Critics had a divisive opinion regarding the game's modes. Critics commented that they were polished and functional, but generally lacked innovation and creativity. The Garden Ops cooperative multiplayer mode was described by Hollander Cooper from GamesRadar as a clone of Gears of Wars horde mode by Cooper, though he thought the concept translated well into the franchise. Petit agreed, writing that she felt that it resembled the tower defense root of the series. However, she commented that the mode was less exciting when compared with the competitive multiplayer modes since players are only fighting enemies controlled by AI. Jon Denton from Eurogamer regarded Garden Ops an introduction to the game's systems and felt that the mode was not substantial. The two competitive multiplayer modes also received a generally mixed opinion from critics. Brian Albert from IGN called the modes "standard", and Jeff Marchiafava from Game Informer felt that most of the modes were uninspired and lacked originality. However, critics appreciated the Gardens & Graveyard mode for its final stages. Albert felt that the final stage assault objectives added difficulty. Denton applauded it for being innovative and its requirement for teamwork and player coordination, while Cooper singled out its massive scale as one of its strengths.
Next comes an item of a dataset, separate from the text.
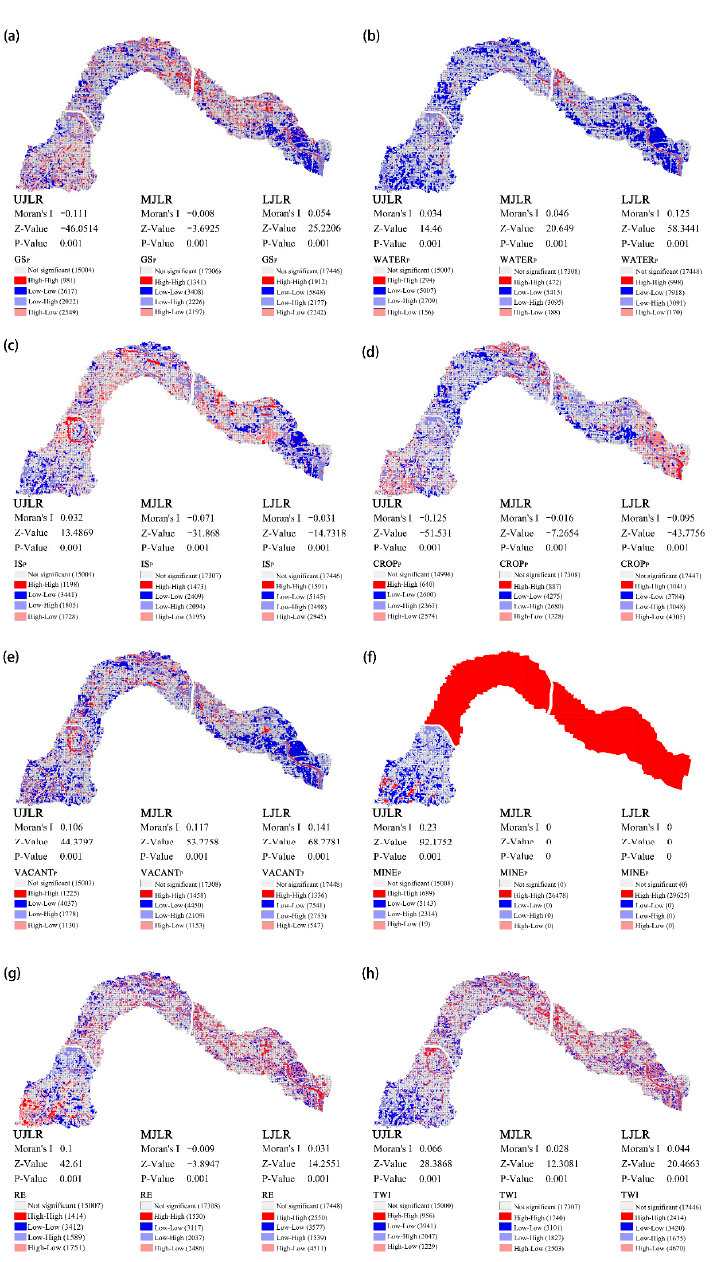
Figure 7. Cluster maps of local bivariate Moran’ I between landscape characteristics indexes of riverfront and flood inundation intensity. ( a – h ) UJLR, MJRL,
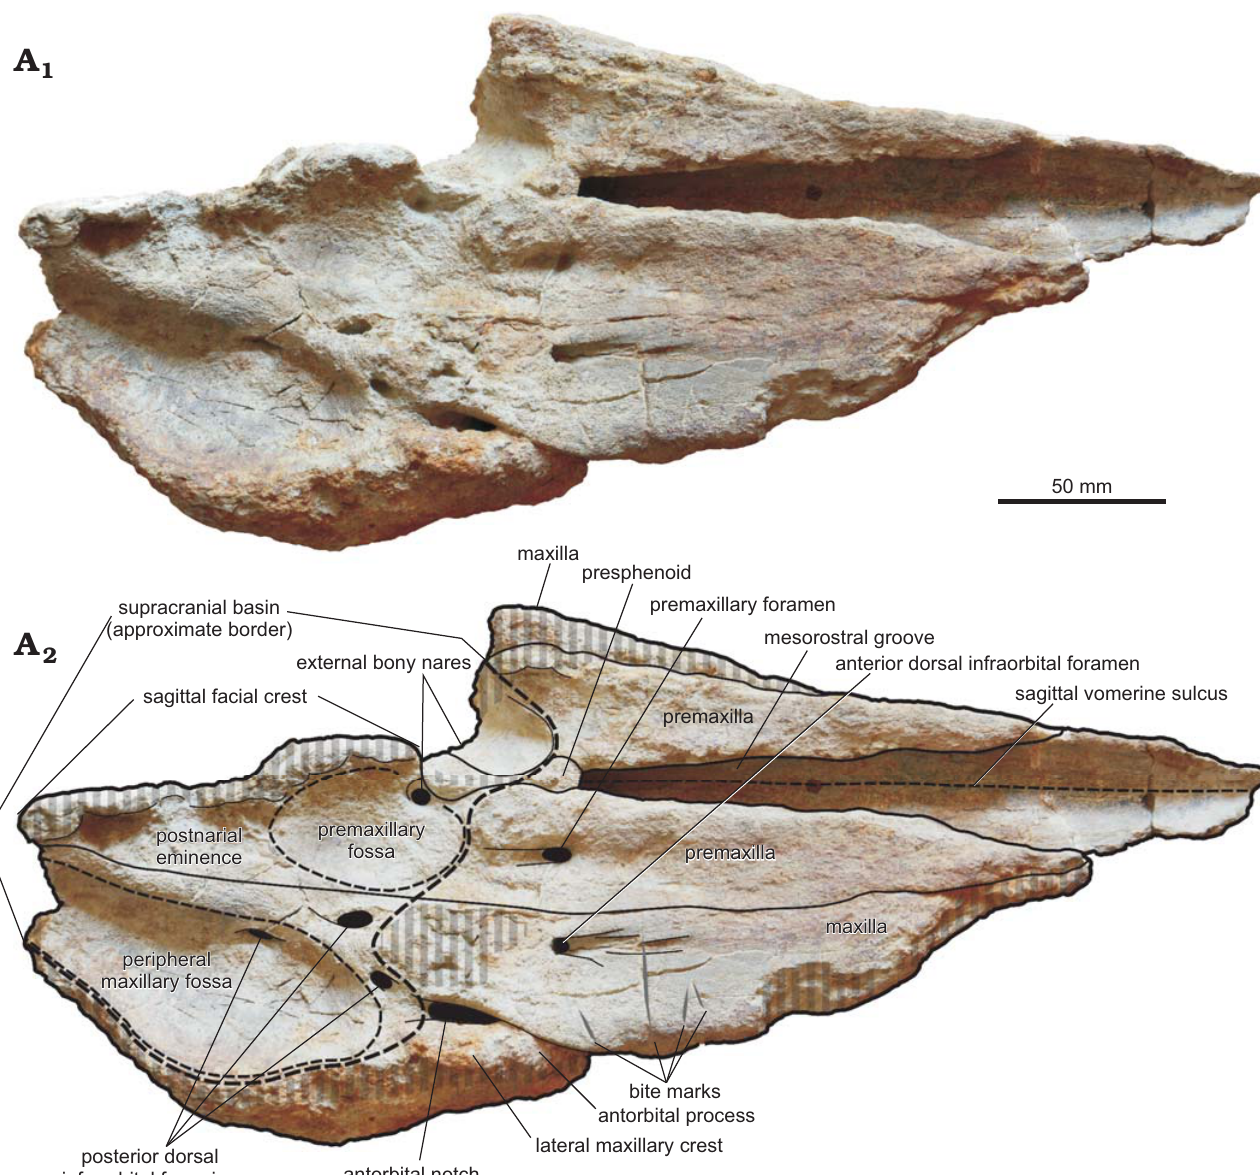
Fig. 2. Cranium, in dorsal view, of the kogiid sperm whale Pliokogia apenninica gen. et sp. nov. (MSNUP I-17603, holotype), from the lower Pliocene of Sant’Andrea Bagni (Northern Apennines, northern Italy). Photograph (A 1 ), explanatory drawing (A 2 ). The black areas correspond to openings in the skull. The grey vertical stripes denote abraded or broken areas. Dashed lines are for the sagittal vomerine sulcus and the approximate border of the supracranial basin, premaxillary fossa, and peripheral maxillary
Joystiqs Mike Wehner was disappointed by the Boss Mode, which did not enhance the game's experience due to its minimal impact.

Cooper praised the player's ability to plant potted plants and the asymmetry of gameplay classes, though he and Wehner noted that there were some balance issues with some classes being too underpowered and weak. Albert disagreed, adding that none of the classes had particular gameplay advantages. The sticker packs were praised for introducing unpredictability to the game's upgrade mechanics and some critics felt that acquiring different customization options could effectively retain players. though some critics disliked its randomness, saying that it was frustrating as the upgrades are not class-specific, meaning that grinding was needed to acquire the desired upgrades. Marchiafava felt that the randomness of the sticker packs fundamentally hurt the game. Challenges were also criticized by Marchiafava as he felt they were difficult to complete, making progression very slow. The character design was praised. Albert believed that they brought about "enjoyable silliness", and Wehner wrote that the characters could "elicit a giggle".

Aggregate score
| Aggregator | Score |
|---|---|
| Metacritic | (PC) 78/100 (XONE) 76/100 (PS4) 75/100 (X360) 69/100 |

Review scores
| Publication | Score |
|---|---|
| Eurogamer | 8/10 |
| Game Informer | 6.5/10 |
| GameSpot | 7.0/10 |
| GamesRadar+ | 3.5/5 |
| IGN | 7.8/10 |
| Joystiq | 4/5 |
| Polygon | 8.5/10 |

===Sales===
Garden Warfare was the fourth best-selling retail game in the UK in its week of release according to Chart-Track, behind only Thief, The Lego Movie Videogame and FIFA 14. The team secured the fourth position again when the game was launched for the PlayStation systems. The release of the game on PlayStation platforms also made it the eighth best-selling retail game in August 2014 according to NPD Group. As of November 2015, eight million players had played the game since its release.

==Sequel==

A sequel, Plants vs. Zombies: Garden Warfare 2, was revealed at the Microsoft E3 Press Conference and released on February 23, 2016, for PlayStation 4, Windows, and Xbox One. A comic series, written by Paul Tobin and drawn by Jacob Chabot, was released by Dark Horse Comics on October 28, 2015; it takes place between Garden Warfare and Garden Warfare 2. A third game, Plants vs. Zombies: Battle for Neighborville was released in October 2019 for PlayStation 4, Windows, and Xbox One, and in March 2021 for the Nintendo Switch.